・【火曜日の憂鬱】


 正直高校へ行く足取りが今日は重かった。
 何故なら早速今日の放課後から一緒に街を歩いて、いろいろやっていくという話になってしまったからだ。ラインでの会話でそうなってしまった。マジで文字だけのコミュニケーションもムズイ。
 俺は家でゲームがしたいだけなのに。
 知ってるよ、知ってる、高校生活は他人と関わることが醍醐味で、それを味わいたかった自分もいたことを。
 でも何か、想像と違うんだよな、俺は本当の友達と一緒に家でゲームをしたかっただけなんだよな。
 外を歩く、しかも女子と、いつあの不機嫌な顔になるか分からない女子と!
 爆発するまで何も言わないで、いざ爆発したら最低最悪なことをしてくる女子と!
 結局今日は時間ギリギリに登校して、席に着いた。
 授業は相変わらずいつも通りって感じ。
 間の休みになったその時だった。
「おはよ! 今日珍しく遅かったね! 夢限くん!」
 なんと真凛さんが普通に話し掛けてきたのだ。
 うわっ、何かキツイ……周りからどう思われているか心配になってきた……他のクラスメイトから何も思われていないかな、急にイジられるようになったとか思われていないかな。
 女子にイジられるランクになったとか、思われたらマジでキツイ……。
 でも真凛さんもすぐに他の友達のほうへ行って、俺は特にクラスメイトから怪しい視線を注がれることは無かった。
 危ねぇ、真凛さんって学校でも普通に話し掛けてくるほうなの?
 しかも珍しく遅かったとか、そんなに俺のこと、前段階からチェックしている感じだったの? いやそうだったみたいだけども。
 ちょっと安易に教室にいるのは危険だなと思って、俺はそこから中休みになる度に、教室から出て行って、誰もいないほうに行くことにした。
 それを昼休みにもやっている時に、俺は何をやっているんだという虚無感に襲われた。
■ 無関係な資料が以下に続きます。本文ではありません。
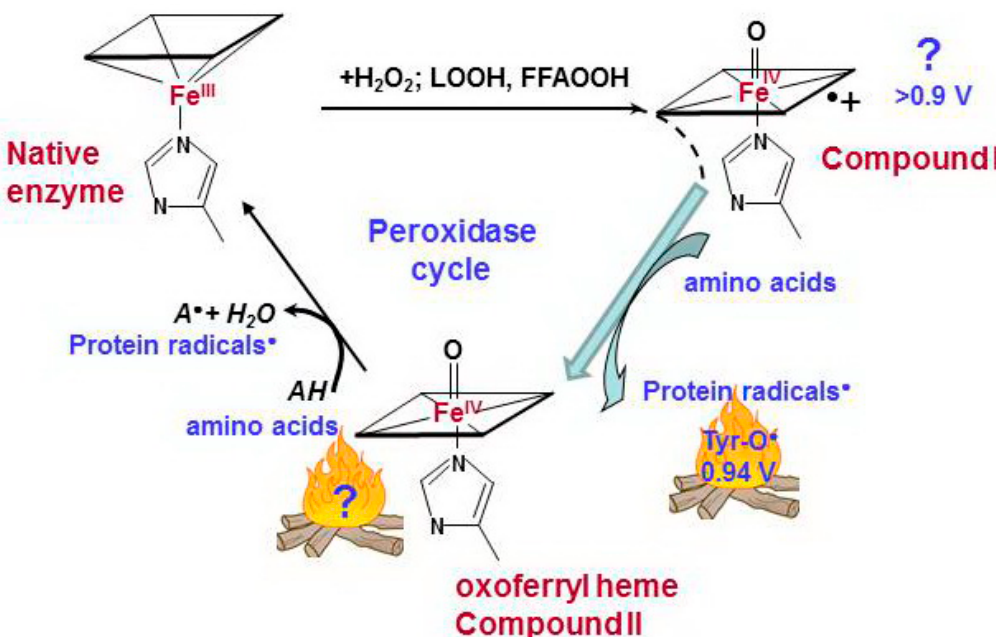
Figure 2. Catalytic cycle of pseudo-peroxidases [40,63,68,69]. The interaction between hydrogen peroxide and native ferric pseudo-peroxidase heme leads the formation of Compound I which is most likely oxoferryl porphyrin- π -cationic radical. Compound I immediately oxidizes amino acid residues (Tyr, Trp, His) which are located near the heme with formation of protein based radicals and oxoferryl heme. Oxoferryl heme iron can oxidize protein amino acids and peroxidase substrates. AH is a peroxidase substrate that is oxidized with formation of a radical (A • ). The protein-based tyrosyl radicals are the alternative reactive intermediates of pseudo-peroxidases.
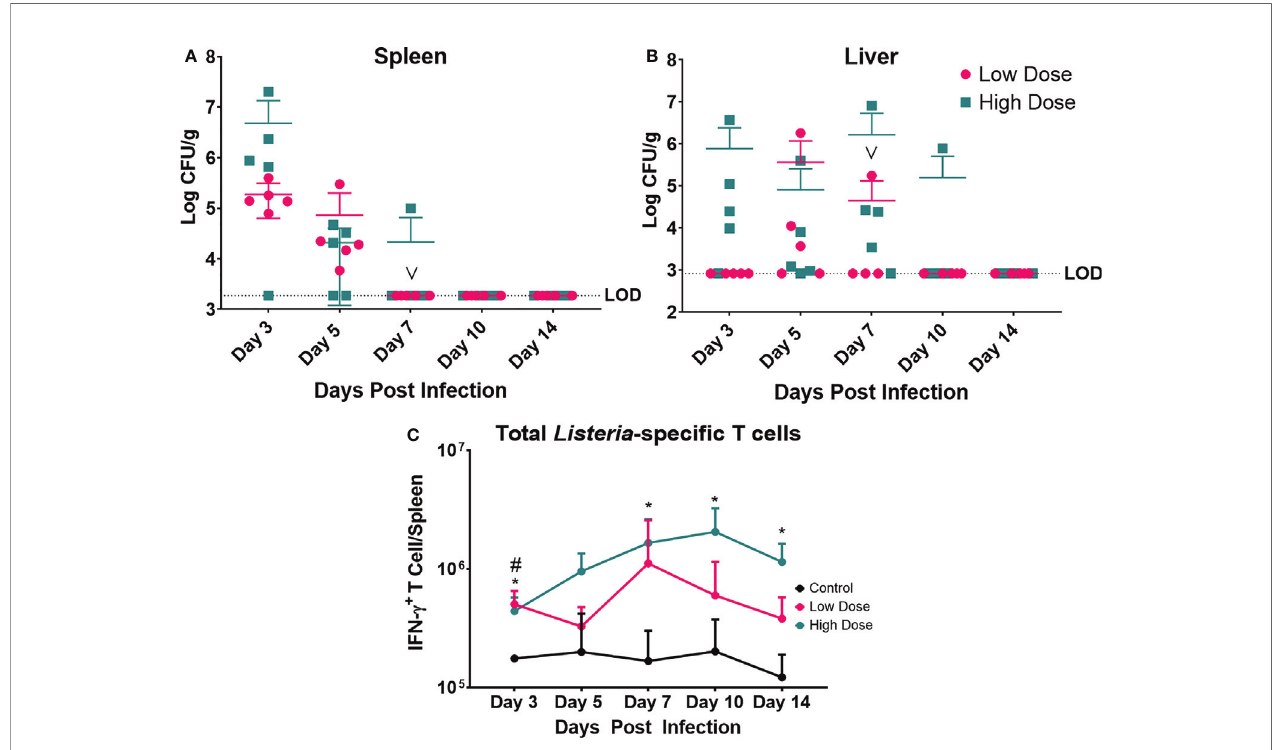
FIGURE 4 | Bacterial Enumeration and Listeria -speci fi c T cell response. Bacterial burden at various time points following a Listeria infection in the (A) spleen and (B) liver. LOD indicated limit of detection. Data are represented as mean ± SD. High Dose (n = 5), Low Dose (n = 5). (C) Listeria -speci fi c IFN- g producing T cells were enumerated at various time points post infection in the spleen following a Listeria infection. Statistical analysis was performed by a Mixed-effect analysis followed by a Dunnett Test for multiple comparison. Data are represented as mean ± SD. * indicates a signi fi cant between High Dose (n = 5) - Control (n = 3) and # indicates a difference between Low Dose (n = 5) - Control (n = 3). * p < 0.05, # p < 0.05. v indicates a mouse death in the day 7 post infection low dose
何この自意識過剰、キモイんじゃないか? いやでもそんなキモイ俺のことなんて誰も見ていないから大丈夫なのか? そもそも何で俺は逃げているんだ? 俺は一体何から逃げているんだ? 何で俺はずっとこうやって逃げていないとダメなんだ? ずっとずっと全てのことから逃げてきて、このまま逃げ切れるかなと思ったら、急に真凛さんに捕まってしまい、なし崩し的に一緒にゲーム作りをするようになって。
 でも。
 あの笑顔に一瞬救われて。
 俺は何なんだ、否、真凛さんにとって俺って何なんだ、って考えることが何かキモ過ぎる、なんでも無いだろ、あえて言えばビジネスパートナー? まあそうだよな、そういうことだよな、一緒にゲームを作る契約をした人、ならば報酬が欲しいけども、でもそういうのは無いっぽい、いつかあるのかな、出来高払い? それとも友達価格? 友達じゃないのに? 何なんだ、本当どうしたんだ、俺の人生、いやもういい、教室に戻ろう、俺は教室に戻る。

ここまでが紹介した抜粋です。